Pre-deployment assessment. Before activating the system, you must:

  • identify all potential risks
  • document mitigation measures (anonymization, encryption)
  • verify compliance with developer instructions

Only then can the system be launched.

Transparency. People must know when they are interacting with AI. This can be as simple as a label: “Our chatbot uses AI to provide faster assistance,” or an introduction at the start of a conversation.

The right to know “why.” If AI makes a decision affecting you, you can ask: “Why was I not approved? What data was checked? What didn’t match?”

The right to a human. If you disagree with an AI decision, you must be able to request human review. This is critical — AI can be wrong, and people must be able to challenge its verdicts.

Continuous monitoring. Set it and forget it is not an option. Systems must be regularly reviewed for errors, drift, and behavioral changes.

Team training. People working with AI must understand:

  • how to use it correctly
  • its limitations
  • when updates are released and how to apply them
  • the need for ongoing learning

NovaTalks: avoiding AI mistakes in contact centers

Despite all the challenges, artificial intelligence remains a powerful and effective tool for contact centers — if implemented and controlled properly. NovaTalks has years of experience deploying AI solutions for customer service, and we know how to avoid common pitfalls.

Why AI works reliably at NovaTalks

Controlled environment. Unlike cases such as Amazon or Microsoft Tay, where AI learned from uncontrolled data, NovaTalks’ AI tools operate within clearly defined boundaries. We do not allow systems to form biases from random sources.

Continuous human oversight. AI assistants at NovaTalks support operators in real time — correcting errors, translating, adjusting tone, summarizing conversations. But the final decision always belongs to a human. This is the critical difference from fully automated systems.

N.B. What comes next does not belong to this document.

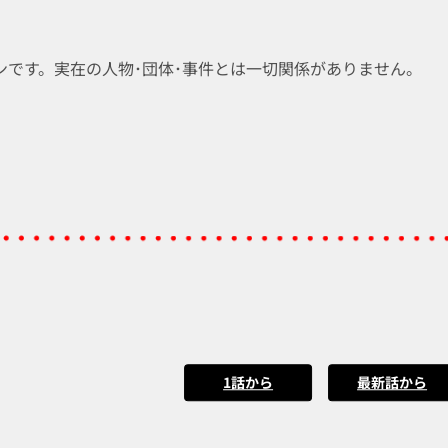
ンです。実在の人物･団体･事件とは一切関係がありません。
1話から
最新話から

Transparent automated quality assessment. Our system analyzes 100% of conversations (compared to the 5% typically reviewed manually). However, we never use it for automatic dismissals or punishments. It is a tool to highlight areas that require human attention.

Certified security. NovaTalks is officially certified under ISO/IEC 27001:2022 — the global standard for information security management. This ensures that all data processed through our platform is securely protected.

Our experience shows: AI can be fair

Through years of working with banking, financial, and telecom sectors, we have developed principles that help prevent discriminatory errors:

  • Diverse training data: datasets covering different customer groups, regions, languages, and communication styles
  • Regular audits: periodic bias checks to ensure consistent performance across all user segments
  • AI Act compliance: full responsibility for quality and fairness when operating in the European market
  • Team education: continuous training for clients and their teams on correct AI usage and timely human intervention

At NovaTalks, AI does not replace humans — it augments them. Chatbots and automated replies provide 24/7 support, while complex cases are always escalated to live operators. The system preserves full interaction history and customer data, enabling personalized service without bias.

Our BI system and text analytics deliver objective insights into contact center performance, supporting data-driven decisions.

AI in contact centers can — and must — be both efficient and fair. NovaTalks proves this every day by helping companies automate routine tasks without risking discrimination or losing control over service quality.

What all of us should do

Bias in AI is not a bug that can be quickly fixed. It’s a challenge that requires collective effort.

Developers must work more carefully with data, regularly audit systems for bias, and involve diverse teams in AI creation and testing.

Companies are responsible for how they use technology. They must assess risks and be transparent with users.

Regulators must set clear rules that protect people without stifling innovation.

If we want AI to be fairer than humans, it’s not enough to give it more data. We must teach it our values — not just our statistics.

AI cannot be objective while we remain biased. But acknowledging the problem is already the first step toward solving it. And that is a step we can take today.